The heliport covers 2 acre at an elevation of 7 ft. It has one helipad, H1, 62 × 62 ft concrete that can accommodate aircraft weighing up to 50000 lb.

The heliport's facilities are located on a 550 by 85 ft concrete pier and a 300 by 90 ft barge, the Alice G. Neumann, which is anchored perpendicularly to the north side of the pier. The helipad is located at the far end of the pier, which also contains a parking lot for autos and a 6,300 ft2, two-story soundproof concrete terminal building that includes a waiting room and pilot's lounge, with administrative offices and a flight observation deck located on the second floor.

A total of 13 helicopter parking spaces are currently provided at the heliport, 10 of which are located on the barge and 3 of which are located on the pier. While the helipad at the end of the pier serves as the designated Touch-down and Lift-off (TLOF) area, the 13 spaces on the barge and pier are also used as hybrid takeoff/landing and parking spots. The spots on the pier can accommodate a maximum helicopter rotor blade diameter of 45 ft and the spots on the barge can accommodate a maximum rotor blade diameter of 44 ft, except for one spot that is designed for a maximum rotor blade diameter of 36 ft. The Downtown Manhattan Heliport was the first heliport to use a barge for aircraft parking.

■ **Extracted material**:
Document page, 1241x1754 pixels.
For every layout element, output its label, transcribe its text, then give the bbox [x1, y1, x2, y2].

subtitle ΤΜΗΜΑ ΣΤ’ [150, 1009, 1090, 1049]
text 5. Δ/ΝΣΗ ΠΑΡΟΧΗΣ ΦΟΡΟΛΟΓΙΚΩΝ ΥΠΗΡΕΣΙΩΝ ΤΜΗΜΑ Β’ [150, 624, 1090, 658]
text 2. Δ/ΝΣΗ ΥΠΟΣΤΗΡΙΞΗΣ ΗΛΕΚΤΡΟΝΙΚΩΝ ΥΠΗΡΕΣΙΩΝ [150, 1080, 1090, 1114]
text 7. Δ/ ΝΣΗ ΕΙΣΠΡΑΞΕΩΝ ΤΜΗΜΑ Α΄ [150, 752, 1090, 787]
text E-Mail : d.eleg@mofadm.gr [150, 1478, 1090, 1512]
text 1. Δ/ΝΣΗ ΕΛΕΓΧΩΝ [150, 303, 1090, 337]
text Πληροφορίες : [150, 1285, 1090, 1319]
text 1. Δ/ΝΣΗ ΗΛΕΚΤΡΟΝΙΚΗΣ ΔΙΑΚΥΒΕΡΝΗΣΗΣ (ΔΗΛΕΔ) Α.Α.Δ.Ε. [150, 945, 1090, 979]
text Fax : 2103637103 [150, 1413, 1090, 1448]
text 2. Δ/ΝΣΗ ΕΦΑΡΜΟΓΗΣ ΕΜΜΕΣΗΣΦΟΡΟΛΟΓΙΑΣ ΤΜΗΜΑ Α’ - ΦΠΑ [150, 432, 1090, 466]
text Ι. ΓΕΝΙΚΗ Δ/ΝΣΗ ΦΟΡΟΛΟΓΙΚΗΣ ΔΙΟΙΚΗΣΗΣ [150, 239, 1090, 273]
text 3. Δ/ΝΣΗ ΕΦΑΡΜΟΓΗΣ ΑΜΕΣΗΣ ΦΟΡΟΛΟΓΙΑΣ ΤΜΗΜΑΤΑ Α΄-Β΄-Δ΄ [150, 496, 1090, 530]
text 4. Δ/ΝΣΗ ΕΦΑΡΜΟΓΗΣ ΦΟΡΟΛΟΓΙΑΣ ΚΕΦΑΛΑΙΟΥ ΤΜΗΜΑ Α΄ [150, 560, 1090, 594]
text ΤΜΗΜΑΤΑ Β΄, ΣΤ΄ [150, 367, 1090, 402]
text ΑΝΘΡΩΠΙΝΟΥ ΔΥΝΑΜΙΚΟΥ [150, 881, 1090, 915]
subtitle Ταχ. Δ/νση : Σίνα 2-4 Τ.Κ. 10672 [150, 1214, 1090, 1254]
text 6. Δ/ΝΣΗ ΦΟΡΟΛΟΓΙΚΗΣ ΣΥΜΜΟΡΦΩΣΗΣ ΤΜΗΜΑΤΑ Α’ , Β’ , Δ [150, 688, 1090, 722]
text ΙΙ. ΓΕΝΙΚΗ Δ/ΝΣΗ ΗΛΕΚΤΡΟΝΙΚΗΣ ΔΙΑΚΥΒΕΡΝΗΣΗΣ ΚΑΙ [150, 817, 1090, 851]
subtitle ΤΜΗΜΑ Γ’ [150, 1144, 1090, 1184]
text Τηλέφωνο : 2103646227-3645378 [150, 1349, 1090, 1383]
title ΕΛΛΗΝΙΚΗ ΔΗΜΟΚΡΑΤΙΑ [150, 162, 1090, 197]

■ **Task description**:
Rewrite the paragraph of the heliport description above that begins "The heliport's facilities are located" as a bulleted list that keeps its main facts.

■ **Output**:
- The facilities sit on a 550 by 85 ft concrete pier and a 300 by 90 ft barge, the Alice G. Neumann.
- The barge is anchored perpendicularly to the north side of the pier.
- The helipad is at the far end of the pier.
- The pier also holds an auto parking lot and a 6,300 ft2, two-story soundproof concrete terminal building.
- The terminal has a waiting room and pilot's lounge, with administrative offices and a flight observation deck on the second floor.